Obviously, the dilemma here is real. Not only does formal education improve one’s earning potential, so does better transportation and communications connections to the outside world. And Spanish-language competence has a higher market value than Zapotec-language competence. So insofar as you put an overwhelming premium on cultural preservation, the tendency will be for that agenda to entrench poverty. After all, the authentic cultural tradition of indigenous peoples in southern Mexico involves being poor. That said, we do see in Denmark, the Netherlands, Flanders, Sweden, etc. that it’s actually quite possible for a country to become very much a part of the global economy while still retain [sic] a distinct language community.

The “cultural tradition of indigenous peoples in southern Mexico” does not involve being poor, in the way Yglesias seems to define it, unless we consider our definition of poverty to be something set in stone. Rather, for much of Mexican history, indigenous people were not particularly more impoverished than most mestizo Mexicans. The differences between Mexico or Guatemala on one hand and Denmark and Sweden on the other are legion. For one, there is the colonial legacy, which is only, you know, a gigantic factor in deciding poverty between nations in the present. Second, there is the issue of how specific nations have incorporated non-capital city language speakers into the state. In most of Europe, traditional languages or dialects were ground under the centralizing state in the early modern centuries, but the Mexican state has never had the ability to do the same. A second language and culture has sometimes survived in European nations, but even that is fraught with difficulty, as the ETA in Spain or anyone in Belgium might tell us. Mexico has had to begrudgingly accept its multi-lingual heritage because it never could force large majorities of its citizens to adopt Spanish as their language. The situations are totally different.

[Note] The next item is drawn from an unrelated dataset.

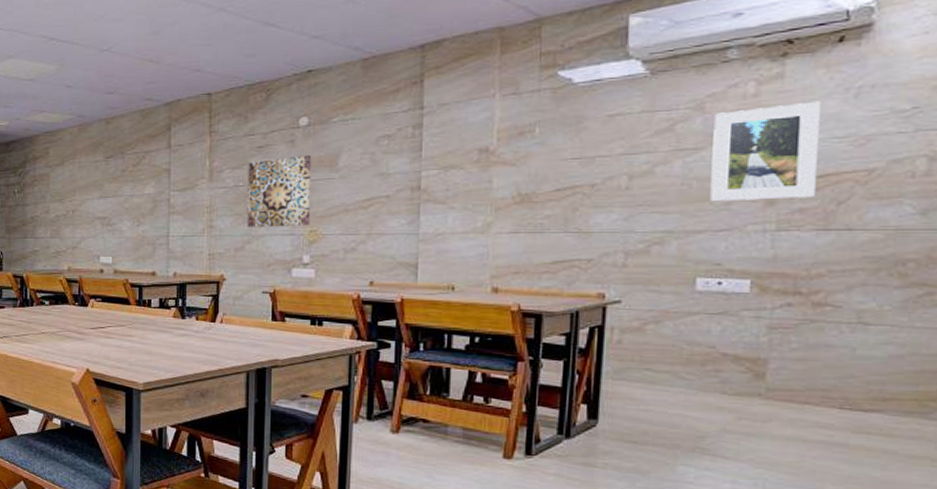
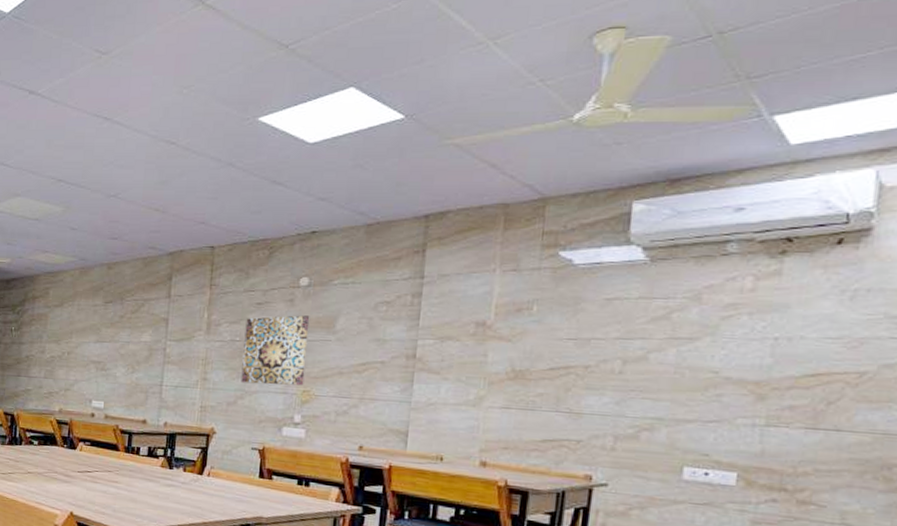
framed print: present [710,101,821,202] -> none [701,300,816,396]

But more importantly, languages like Swedish and Danish are essentially irrelevant to the larger global economy because everyone in those nations operating within the global economic framework is speaking English. These people speaking Flemish or whatever don’t only speak that language. They also speak English, and possibly Dutch or French or Spanish or German or some combination of the above. People in the Mixteca may very well only speak Mixtec and maybe a smidgen of Spanish, and they’ve never had the opportunity to learn anything else. Western European nations have economic prosperity and educational systems unknown in Mexico, making the first language/central state language-second language/indigenous language divide relatively moot when it comes to economic success. The colonial legacy is gigantic here, as Mexico was long a nation where only a small elite received functional education and had opportunities for economic advancement. Even in the post-revolutionary period, real advancement was limited, even for non-indigenous peoples.

And by saying that “So insofar as you put an overwhelming premium on cultural preservation, the tendency will be for that agenda to entrench poverty,” is Yglesias essentially saying that “cultural preservation” has no value? As I mentioned in my own post, these are very tricky and tough issues. God knows I have no good answer. But even from a strictly economic perspective, certainly there is some middle ground here, with possibilities of bilingualism, tourism, systems of self-government, cultural programs, and remittances from the United States overcoming some of the entrenched localized poverty without completely giving up on cultural traditions. In any case, I don’t think you can make these overarching statements like Yglesias does here without a lot more factual understanding about Mexico than I think he has.